O ex-vereador e ex-candidato a prefeito Júlio Kuller, pelo PMB, acaba de se transferir para o MDB e, por esse seu quinto partido, se candidatar a deputado estadual. No geral, os políticos se parecem muito com jogadores de futebol, que ficam beijando a camisa do dia, que vestem, num gesto pouco fiel a convicções pessoais. Vale o exemplo do próprio Júlio Kuller, que começou sua carreira no PPS,

por cujo partido foi vereador duas vezes e secretário municipal da Assistência Social. Depois, trouxe o PSD para Ponta Grossa, de onde se transferiu para o PMB, por cuja legenda disputou a Prefeitura Municipal, em 2016, tendo, no segundo turno, apoiado o deputado federal Aliel Machado, da Rede, partido para onde foi também, deixando o PMB. E, agora, assinou, pela quinta vez, uma ficha partidária. É a nova camisa que vai beijar, em público.
O ex-vereador Júlio Kuller parece estar construindo um currículo cheio de contradições. Correligionário e companheiro do prefeito Marcelo Rangel, de quem foi secretário municipal, concorreu contra ele, a prefeito, e, na campanha, se tornou o seu mais ácido crítico, depois de ter pertencido a sua equipe de governo, por cerca de três anos. Ora, se a administração de Marcelo, em seu primeiro mandato, foi tão ruim, quanto acusou na campanha, ele próprio teve culpa no desastre da administração, pois lá estava.
E, na campanha, no primeiro turno, de repente, viu bater à sua porta o deputado Márcio Pauliki, que, curiosamente, não permitiu que o PDT tivesse candidato próprio à sucessão municipal. Diante do anúncio do empresário e ex-vereador Roberto Mongruel em colocar seu nome para ser o candidato do PDT, Pauliki se apressou em dizer que o candidato seria ele próprio.

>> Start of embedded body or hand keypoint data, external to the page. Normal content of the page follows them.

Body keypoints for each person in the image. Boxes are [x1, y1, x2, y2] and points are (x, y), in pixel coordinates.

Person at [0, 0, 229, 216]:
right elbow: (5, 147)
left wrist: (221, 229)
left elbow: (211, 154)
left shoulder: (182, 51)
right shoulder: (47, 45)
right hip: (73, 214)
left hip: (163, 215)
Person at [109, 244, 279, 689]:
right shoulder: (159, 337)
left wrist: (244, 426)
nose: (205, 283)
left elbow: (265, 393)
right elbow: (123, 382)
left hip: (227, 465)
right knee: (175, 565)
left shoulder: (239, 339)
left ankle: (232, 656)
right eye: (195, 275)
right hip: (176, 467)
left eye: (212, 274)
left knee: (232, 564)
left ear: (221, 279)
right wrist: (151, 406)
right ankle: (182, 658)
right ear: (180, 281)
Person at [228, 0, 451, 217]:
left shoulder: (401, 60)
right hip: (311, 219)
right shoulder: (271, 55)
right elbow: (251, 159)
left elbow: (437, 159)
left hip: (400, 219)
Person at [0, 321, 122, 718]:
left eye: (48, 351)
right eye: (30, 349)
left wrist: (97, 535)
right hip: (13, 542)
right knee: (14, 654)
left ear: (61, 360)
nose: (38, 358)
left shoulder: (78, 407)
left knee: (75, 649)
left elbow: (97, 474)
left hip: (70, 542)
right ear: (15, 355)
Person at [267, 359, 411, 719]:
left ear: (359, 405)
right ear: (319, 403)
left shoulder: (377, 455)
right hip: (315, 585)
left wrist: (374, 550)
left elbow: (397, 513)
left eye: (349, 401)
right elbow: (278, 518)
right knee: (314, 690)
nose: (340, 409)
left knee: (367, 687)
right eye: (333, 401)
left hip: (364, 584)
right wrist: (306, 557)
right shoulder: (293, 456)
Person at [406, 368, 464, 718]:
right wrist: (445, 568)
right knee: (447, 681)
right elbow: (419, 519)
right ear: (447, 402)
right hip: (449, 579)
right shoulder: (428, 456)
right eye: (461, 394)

Com isso, Roberto recuou para, logo, em seguida assistir o deputado do seu partido vestindo a camisa inteira da campanha de Júlio Kuller.
Com o apoio de Pauliki, Júlio Kuller, em números redondos, bateu na casa dos trinta mil votos, boa votação como referência para o pleito seguinte, uma candidatura, tanto a deputado estadual, quanto a deputado federal.

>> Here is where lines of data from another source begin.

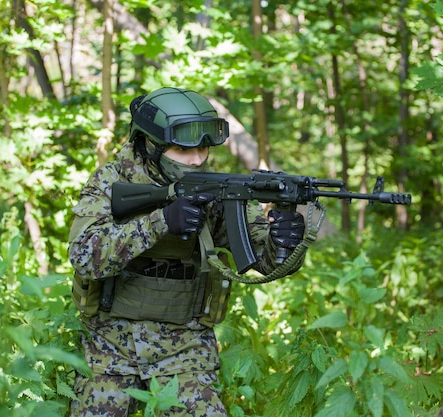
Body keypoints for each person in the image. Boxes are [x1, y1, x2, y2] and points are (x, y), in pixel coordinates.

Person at [68, 87, 307, 417]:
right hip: (110, 343)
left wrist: (282, 240)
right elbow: (83, 255)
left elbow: (263, 260)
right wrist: (161, 221)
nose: (196, 160)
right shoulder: (112, 180)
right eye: (182, 149)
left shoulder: (217, 189)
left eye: (203, 149)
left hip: (185, 345)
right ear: (149, 145)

Entretanto, no segundo turno, o deputado Márcio Pauliki se manteve neutro, ou “independente”, como gosta de parecer, repetindo postura anterior, de 2012, quando, não tendo ido para o segundo turno, não apoiou nem o deputado estadual Marcelo Rangel, nem o deputado estadual Péricles de Holleben Mello.

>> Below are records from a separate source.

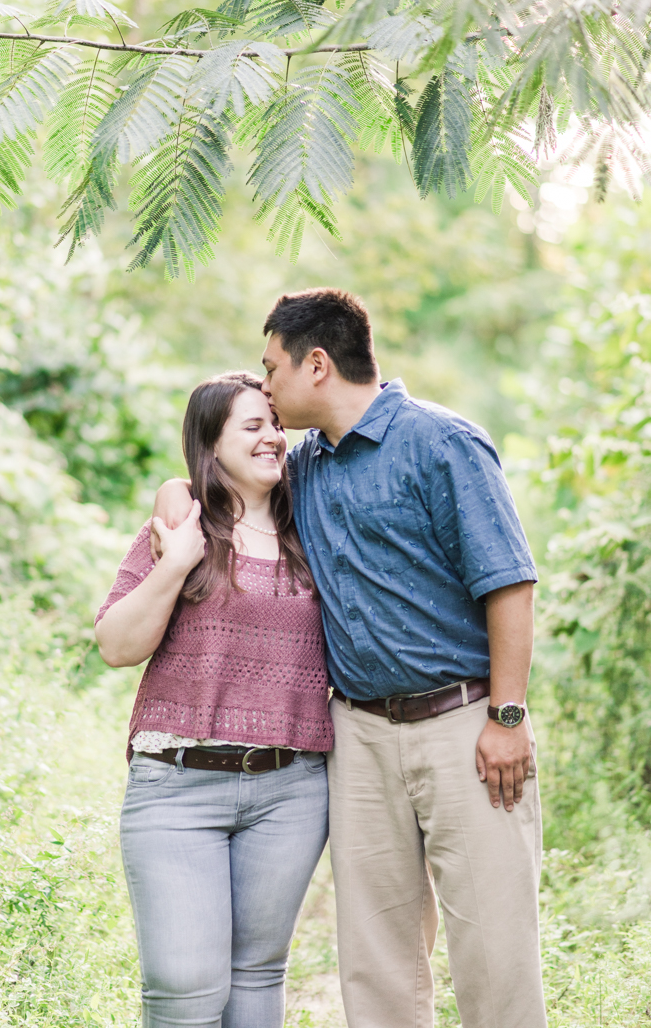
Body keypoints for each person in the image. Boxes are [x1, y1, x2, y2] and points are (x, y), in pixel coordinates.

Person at [153, 289, 547, 1028]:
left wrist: (507, 713)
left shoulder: (442, 443)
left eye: (272, 368)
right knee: (377, 962)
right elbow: (222, 479)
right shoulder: (303, 468)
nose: (265, 385)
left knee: (494, 953)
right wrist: (175, 488)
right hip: (358, 737)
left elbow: (510, 582)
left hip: (464, 722)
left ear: (318, 363)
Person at [95, 371, 333, 1028]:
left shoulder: (310, 524)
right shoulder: (178, 527)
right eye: (251, 426)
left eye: (276, 424)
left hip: (292, 788)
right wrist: (175, 564)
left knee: (257, 979)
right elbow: (115, 644)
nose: (272, 438)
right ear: (211, 444)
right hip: (176, 784)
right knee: (185, 988)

Enquanto Pauliki ficou em casa, Júlio Kuller resolveu apoiar o deputado Aliel Machado, da Rede, para continuar tendo palanque para atacar o prefeito Marcelo Rangel, transformado em adversário predileto. À essa altura, já se formava a confusão quanto ao futuro político de Kuller. Terminada a campanha, com a vitória da reeleição de Marcelo, a expectativa natural seria de Kuller integrar o grupo de Pauliki. Mas, eis que de repente Júlio se mantém ao lado de Aliel, se filia à Rede e vira assessor do próprio deputado federal.
Para encerrar, agora, Júlio Kuller acaba de assinar a ficha de filiação ao MDB, com o discurso de se candidatar à Assembleia Legislativa. Considerando que o deputado Aliel Machado vai deixar a Rede, que não tem estrutura eleitoral para sustentar sua candidatura à reeleição, tudo indica que a ida de Kuller merece ser vista como um cincerro a anunciar a ida de Aliel Machado também ao MDB, por convite do sobrinho do senador Roberto Requião, o deputado João Arruda e do próprio Requião.
São mudanças de posições, que ninguém entende, porque ninguém explica. De prático, ficam a incoerência e a inconsistência de procedimento.